Other highlights for the fourth quarter ended Dec 26, 2017 included:
- Net loss of $6.2 million, or $(0.30) per diluted weighted average share, which included $6.1 million of net expense relating to the enactment of the Tax Cuts and Jobs Act of 2017, compared to net income of $1.3 million, or $0.07 per diluted weighted average share, in the fourth quarter of 2016.
- Adjusted fully distributed pro forma net loss was $44,000, or $(0.00) per fully distributed weighted average share compared with adjusted fully distributed pro forma net income of $1.8 million, or $0.07 per fully distributed weighted average share for the fourth quarter of 2016. Adjusted EBITDA was $7.3 million compared to $8.4 million for the fourth quarter of 2016.
- Opened 13 company-operated restaurants and one franchised restaurant during the fourth quarter.

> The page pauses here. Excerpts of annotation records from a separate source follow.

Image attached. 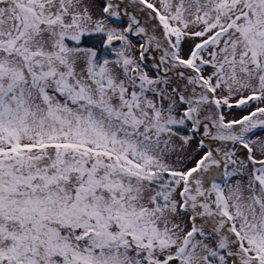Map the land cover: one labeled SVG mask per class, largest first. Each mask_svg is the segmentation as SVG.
Returning a JSON list of instances; mask_svg holds the SVG:
<instances>
[{
	"label": "snow or ice",
	"instance_id": "obj_1",
	"mask_svg": "<svg viewBox=\"0 0 264 264\" xmlns=\"http://www.w3.org/2000/svg\"><path fill=\"white\" fill-rule=\"evenodd\" d=\"M0 264H264V0H0Z\"/></svg>",
	"mask_w": 264,
	"mask_h": 264
}]
</instances>
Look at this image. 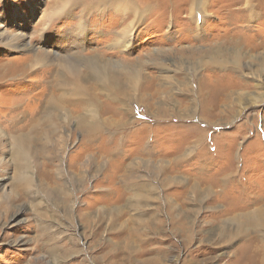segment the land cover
I'll list each match as a JSON object with an SVG mask.
<instances>
[{
    "label": "rangeland",
    "instance_id": "rangeland-1",
    "mask_svg": "<svg viewBox=\"0 0 264 264\" xmlns=\"http://www.w3.org/2000/svg\"><path fill=\"white\" fill-rule=\"evenodd\" d=\"M191 1L132 0L146 13L133 32V45L128 51L121 52L111 49L109 44L113 31L121 27L120 17L116 16L110 2L0 0L1 31L23 32L26 43L38 49L42 46L43 50L61 56L74 52L83 56L104 53L105 58L128 63L146 55L155 56L156 51L172 49L171 54L178 59L184 61V58H189L198 62L200 55L194 52L195 49L203 51L209 47L238 51L243 56L236 65L231 59L232 64L227 68L203 58L205 63L196 68L191 81L194 88L198 83H208L209 87L207 94L196 99L195 116H179L190 114L187 104L191 102L190 96H196L191 92L169 91L168 95L173 96L171 99L180 102L182 111L168 104L155 118L140 104L133 103L129 108L118 101H108L99 94L101 114L107 117L114 113L126 121L129 118L132 121L129 127L121 131H101L95 137L92 134L93 139L89 140L92 136L88 137L79 129L74 124L75 117H72L65 130L60 129L61 132L53 135L52 148L44 150L33 146L29 150L27 175L34 187L28 190H14L15 181L21 177V166L16 161L11 141L20 132H29L30 112L40 103L34 99L43 92L44 82L50 80L54 65L34 69L29 79L1 81L0 264H108L103 257L107 253L117 251L113 258L117 261L125 257L120 248L125 246V242L132 248L128 251L132 260L121 264H150L155 260L160 264H190V261L199 264H264L263 233L249 231L246 237L233 238L229 244H219L216 240L215 244L207 243L211 229L244 220L240 214L250 212L254 207L261 205L264 208V102L247 105L252 98L257 99L264 94V82L257 86L255 80L259 70L257 62L250 57L264 52V0H201L199 9L204 19L200 29L196 28L193 13L189 15L196 3ZM59 6L65 8L57 9ZM247 7L258 11L259 15L249 20ZM53 12L62 15L48 20ZM82 14L90 18L80 41L83 45L81 53V50L70 49L71 45H67L65 40L75 26V17ZM129 19L132 20V16L129 15L128 22ZM42 39H47L44 45ZM258 44L262 46L257 47ZM29 55L28 51L9 52L0 45V66ZM169 58L166 57L164 62ZM143 63L141 73L144 75L136 77V89L140 88L143 76L146 82L152 77L149 81L152 87L157 83L155 76L160 75L154 60H143ZM79 69L84 71L82 66ZM170 69L174 68L171 66ZM182 74H174V77L182 80ZM146 82L142 85V93L145 94L152 89L145 88ZM151 94L147 95L150 97ZM224 94H230V103L234 104L226 112L219 101L225 97ZM155 98L160 99L159 96ZM145 100L150 102L147 97ZM237 100H240L239 104ZM205 103L206 107L213 106V111H208V120L202 116ZM66 106L74 115L79 114V106ZM13 108L18 114H12L11 118H15L12 122L7 117L8 110ZM157 108L153 105L152 111H158ZM196 134L203 137L202 142L187 154ZM62 148H66L64 155ZM145 148L149 150V156L144 154ZM145 160L153 161L146 164L150 166L163 161L161 166L165 175L161 173L158 176L157 169L150 173ZM130 163H133L132 169H127ZM131 170L139 177L133 180L134 183L158 185L152 192L148 207L142 211L126 205V199L130 197L126 176ZM228 173L233 174L232 177L222 182ZM173 177H177L176 180L167 186L159 181L160 178ZM230 181L232 183L229 184ZM44 192H56L58 199L68 194L70 200H66V206L73 207L71 215H64L61 204L57 207L44 201ZM256 199L259 201L254 203L255 206L243 207V203ZM17 208L22 211L21 220L12 227L5 215ZM35 209L42 210L44 216L39 218ZM107 209L120 213L102 217L99 212ZM148 212L158 223L151 231L134 222L136 218L145 222L144 215ZM235 214H239L237 219H233ZM189 216L194 217L193 224L188 232L181 231L175 224ZM138 228L140 231L135 232ZM19 238L26 243L14 244ZM62 249L69 254H59L55 261L52 252Z\"/></svg>",
    "mask_w": 264,
    "mask_h": 264
},
{
    "label": "bare ground",
    "instance_id": "bare-ground-1",
    "mask_svg": "<svg viewBox=\"0 0 264 264\" xmlns=\"http://www.w3.org/2000/svg\"><path fill=\"white\" fill-rule=\"evenodd\" d=\"M200 1L201 0L191 1V3L193 2H196V3L193 8L194 9L193 12L192 11L189 12V15L193 13L194 22L196 23V28L198 29H200V27L202 26L203 24L202 21L204 19L203 13L199 9V7L202 5V2ZM244 1L251 2V0H244ZM105 2L106 3L110 2V4L114 6L116 16L120 17L119 24H121L120 25L121 27L113 31V35H111V39L109 43L110 47L111 49H114V50L116 49L121 52L128 51L133 45V40H132L133 32L136 29V27L140 24V22L142 21L143 15L146 13L145 12L146 10L144 11L143 9H140V7L134 4L132 0H105ZM107 6L109 5L107 4ZM60 8H65V6L63 7L59 6V8L57 9H60ZM246 11L248 12L246 13L249 15L248 16L249 20H252L256 16L259 15L258 11L255 12V10L253 8L250 9V7L249 8L247 7ZM55 12H53L54 14L49 13L50 15L47 17L48 20H50V18H52L55 15H57L56 17H60L62 15V13L55 14ZM129 15L132 16V20L129 19L130 21L128 22L127 20L129 18ZM88 16L89 15L87 14L86 15L82 14V15H77V17H75V19L77 20L75 22V26L71 30V33L69 35L70 37H68L67 40H65L67 41V45L68 44L71 45L70 49L73 48L77 51L81 50L80 51L81 53H82L81 47L83 45L80 41L84 37L85 31L87 30V20L90 18ZM199 19H200V22L197 21ZM24 38H26V34H24L23 32L7 33V31H1V27H0V45L5 46V48L9 52L20 50L21 52L28 51L30 53V55L27 56V58H24L22 60L21 59L16 60L15 62L10 61L6 65L0 66V82L4 81V83H6L5 80L9 82L12 80L18 81V80H25L26 78L29 79V74L32 73V71L38 67L39 68L49 67L51 65H54V67L50 75L51 77L50 80L48 82L47 81L44 82L46 86L42 87L43 92L42 93L39 92L40 93L39 98L34 99V100H40L39 101L40 103L38 105L37 103H35L37 107H35V109L32 112H30V118L28 121L29 130L27 129L29 132H23V133L20 132L21 133L20 134L18 130L19 135L17 137L16 135L13 136V139L10 138L12 139L11 142L14 145L13 150H14V154L17 159L16 161L18 165L21 166V169H20L21 177L15 181L14 190L15 188L16 189L19 188L22 190H28L34 187L32 179L27 175L28 163L26 162L28 158L31 156L30 155L31 152L29 150L33 148V146H40L44 150L50 147L52 148L54 146V143L52 140L53 135L56 132H61L59 131L60 129L65 130L68 127L69 125L68 123L70 122L72 117H75L74 124L79 129L85 132L88 137L92 136L90 137L89 140L93 139L92 134H94V137H95V135L101 131L104 132V131H108L109 129L110 130L115 129V131L120 129L119 131H121L129 127L130 121H131L129 120V118L127 119L128 121H126V119L123 120L122 117L120 116L113 115L114 113L112 114V116H107V117H104L103 114H101L102 113L100 110L101 103H99V100H98L99 94L102 95L108 101L115 100V101H118L121 105L129 107V108L131 104L133 103H136V105L140 104V106H143L144 107L143 109L146 110V112L150 116L152 115L155 118L160 115L159 113L161 112V110H163L161 108L168 104H172L177 109L182 111V106L180 102H177L176 100L171 99L173 96L168 95L170 94L169 91L175 90L181 93L191 92L193 94H196L197 98L196 96L195 98H192L190 96L189 101L191 102L187 104L188 110L191 109L190 114L189 115H179L178 114V115L180 116V118L191 117V115L195 116L196 99L201 98L202 96L207 94V90H208L207 88L209 87L208 83L207 84L198 83L197 85H195L196 87L194 88L192 85L193 82L191 81L193 73L196 74V70H197L196 68H201L202 67L201 65L205 63V61H203V58L205 57L209 58V60H211V62H213L215 65H218L222 68L225 66L224 68H227V66L232 64V61L235 65L239 64L240 62L239 58L243 57L241 54H239L238 51L230 52L229 49L221 50L222 47L220 49L217 48L218 50L209 47V49L208 48L206 50L203 49V51H199V49L201 48L195 49L196 51L194 52H197L200 55L198 62L192 61V59L190 61L189 58L188 59L184 58L185 60L182 61L183 59H178L177 57H175L176 55H172L171 53L173 52V50L169 49L166 51L164 50L156 51L155 56H152V57L151 56L149 57L148 55H146V57H143L141 59L138 58L137 60H131L128 63H123V60L121 62V61L105 58L103 56L104 53L103 54L95 53L90 56H83V55H80L79 53L74 54L75 53L74 52V53H71L69 56H61L52 51L49 52L46 49L43 50L44 47L42 46H40L39 47L40 49H38L37 46H33L31 43L30 44L26 43V40ZM41 42L44 45V43L47 42V39H42ZM258 46H262V45L258 44L257 47ZM190 52H193V51L190 50ZM165 53H170V55L164 56ZM161 55L164 56V59L162 58ZM191 55L194 56V54H191ZM166 57H171V58H169L167 62H164L166 61ZM250 57L254 61L257 62L256 65H258L259 70H258V74L255 80H257V86H261L262 85L261 83L264 82V52L260 55H253V56L250 55ZM148 59L154 60L157 63L156 65L159 67L160 75L155 76L156 77L155 82L157 83L151 87V82L149 81H151L152 77L150 78L149 81L146 82L144 81L146 80V78H144L143 76L142 78H140L142 80L141 82L142 84L140 88L136 89L134 81L136 77L139 76V74H142L141 70L144 68L143 60L147 62ZM231 59L232 61H230ZM200 60L202 61V63ZM80 66L84 68V71H81L79 69ZM171 66L174 68L173 70L170 69ZM186 67H188L187 72H186ZM46 71H50V70L47 69ZM170 72H173L174 74L183 73L182 80L174 77V74H170ZM164 73H169L170 75L169 74L167 75ZM12 82H15V81H12ZM144 82L147 83V86L145 88H152L150 89L151 91L149 90L150 92H148V93H152L150 97L147 95L148 93L147 94L142 93V85L144 84ZM256 89L258 90V88ZM154 95L159 96L160 99H156L158 97L155 98ZM229 95L225 96L224 94L225 97L219 100L221 101L220 105H223L222 107L225 108V112L227 111V109L232 107V105H234L233 103H230V98L232 96L230 97ZM146 97L149 98L148 101L150 102H147L145 100ZM239 101L237 100L238 104L240 103ZM260 102H264V94H262L261 96H258L257 99L252 98L251 101L247 105L256 104ZM70 104H73L74 106H79L78 108L79 114L74 115L73 112H70L66 108L67 107L66 105H70ZM153 105L156 107L158 106L157 108L158 111L156 110L155 112L152 111ZM212 107L211 105L206 107V103H205V107L203 110V113L205 112V114L202 113L203 115L202 114L200 115H202L205 119L208 120V117H209L208 111L210 110L213 111ZM201 109L202 108H200V113L202 111ZM8 111H9V117H7V119L10 118L11 120L9 121H12V122L15 121V118L13 119L11 118V116H13L12 114H18L17 113L18 111L15 108H13L12 110H8ZM115 113L117 114V112ZM0 122H3V121H0ZM200 130L199 132H201ZM0 134H1V129H0ZM202 139H203L202 136H199L196 134L192 140L193 142L191 143V146L187 150V154H191L192 151L199 144H201ZM62 149H63L62 152L64 155L66 148H62ZM149 153H150L149 150L145 148L144 154L146 156H149L150 155ZM147 160H145V165L148 162H151V161L147 162ZM133 163H137V162L134 161ZM133 163H130L127 169H132L131 165H133ZM154 163H155L153 164L154 167L153 165L150 166V164L146 165L147 167L144 165V167H146L148 171H150V173L152 172V169L153 170L157 169L156 171L158 172V176L161 173L164 176L165 171L163 170L164 168H162L161 166L162 164L164 165L163 161H159V162L156 161ZM156 171H154L155 175H156ZM232 175L233 174L228 173L223 179H221V181L222 182L228 181L232 177ZM126 178L129 180L128 181L129 184L126 182L127 183L126 187H127V191L130 193V197L126 199V201L128 202V204L126 205L129 208L142 211L143 208L148 207V203L150 202V198L152 197V192L158 185L156 186L153 183H147V182H135L134 183L133 180H136L139 177L136 176L135 171L132 172V170L129 173V175L126 176ZM176 178L177 177L162 178V179L160 178L159 181H161V183H163L164 186H167V185H170V183H172L173 181H175ZM230 183L232 182L230 181L229 184ZM1 186L2 185L0 184V190L2 188ZM45 193L46 192H44V198H45V200L43 199L44 201H48L52 203L53 206L55 205L57 207H58V204H61L63 206L61 209L64 215H66L67 217L71 215L73 207L66 206L67 205L66 200L67 201L70 200V196H67L68 194H66L65 197L63 198L60 197L58 199L56 192L54 193L52 192V194H45ZM258 201L259 199L258 200L256 199L255 201H252V202L248 201L246 203H243V207L252 206L254 203L256 204ZM255 204L253 206H255ZM35 210L37 211V215L39 218H42V216H44V212H41L42 210H39V209H35ZM113 211L114 210L107 209L104 211H100L99 213L102 214V217L106 215H110L112 213H116V214L120 213V212L118 213L116 210L115 212ZM245 212L240 214L241 215L240 217L241 218L243 217L244 220L239 219L235 221L236 223L233 225L227 224L215 230L214 228L211 229L210 232L208 233L207 243L215 244V240H216L219 244L221 243L229 244L231 243L233 238H237L239 236L246 237V234L249 231L251 232L257 231L261 234L263 233L261 238H263V241H264V208L261 207L260 205V206L254 207V209L250 212H247V211ZM3 214H5V212H3ZM88 215L90 216V214ZM88 215L86 214V216ZM238 215L235 214L233 216V219H237L236 217H238ZM5 216L7 217L8 225L15 227L17 223H19L21 220L22 211L19 210V208H17L14 211L8 212V214ZM144 218H146L145 222H143L142 219H139V218H136L137 220L134 219L135 223H137L140 226H143L142 229H149L151 231V229L156 227V225L158 224L154 221L153 214L151 212L146 213L144 215ZM193 219L194 217L192 216H189L186 218L184 217V218L179 219L180 221L176 223L175 225H178L181 231L186 230V232H188L189 227L194 222ZM140 229L141 228H138L137 230H134V231L137 232V231H140ZM216 236L217 238L214 239V237ZM16 243H21L24 245V243L26 242L19 238L18 240L14 242V244ZM124 245L125 246L120 247L121 250L123 249V252L125 253L124 258H121L118 261L114 260L113 258L115 257V255L118 254L117 251H115V253H112V254L107 253L106 255L103 256L105 257V260L107 261L108 264H121L124 262L126 263L130 262V260H132L130 257V252H128V251H131L132 248L126 242ZM59 254L68 255L69 253L68 251L62 249L60 252L53 251L51 256H53L54 257L53 259L56 261L58 258L57 256ZM132 254L133 252L131 253V255ZM196 262L197 261H194V262L190 261L189 263L199 264ZM28 264H32V263H28ZM150 264H160V263L155 260L151 262Z\"/></svg>",
    "mask_w": 264,
    "mask_h": 264
}]
</instances>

- As of Dec. 26, 2017, the company had 193 company-operated locations and 16 franchised/licensed locations (excluding seven licensed locations in Santa Barbara County, California from which the company is not entitled to royalties) for a system-wide total of 209 locations.

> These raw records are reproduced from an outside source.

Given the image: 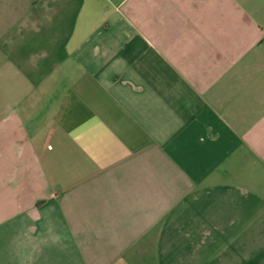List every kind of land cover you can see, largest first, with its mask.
I'll list each match as a JSON object with an SVG mask.
<instances>
[{
    "label": "crops",
    "instance_id": "1",
    "mask_svg": "<svg viewBox=\"0 0 264 264\" xmlns=\"http://www.w3.org/2000/svg\"><path fill=\"white\" fill-rule=\"evenodd\" d=\"M0 264H264V0H0Z\"/></svg>",
    "mask_w": 264,
    "mask_h": 264
}]
</instances>
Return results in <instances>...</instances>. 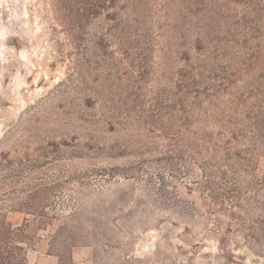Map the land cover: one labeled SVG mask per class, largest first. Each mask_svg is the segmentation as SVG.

"During the quarter, we opened 13 new company-operated Habit Burger Grills, of which four were drive-thrus and one franchised restaurant in Shanghai, China," Bendel said. "In 2018, we plan to open approximately 30 new company-operated locations, including approximately 15 drive-thru locations, while franchisees expect to open six to eight locations during the year."
The company anticipates the following for its fiscal year 2018:
- Total revenue between $389 million to $393 million.
- Company-operated comparable restaurant sales of flat to slightly positive for the year.
- The opening of 30 company-operated restaurants and six to eight franchised/licensed restaurants.
- Restaurant contribution margin of 16-17 percent.
- General and administrative expenses of $37.5 million to $38 million.
- Depreciation and amortization expense of approximately $24.0 million.
- Capital expenditures of $43 million to $46 million
- An effective pro forma tax rate of approximately 29 to 30 percent, which assumes the conversion of all common units of The Habit Restaurants, LLC for shares of our Class A common stock (and cancellation of corresponding shares of our Class B common stock), which would eliminate the non-controlling interests.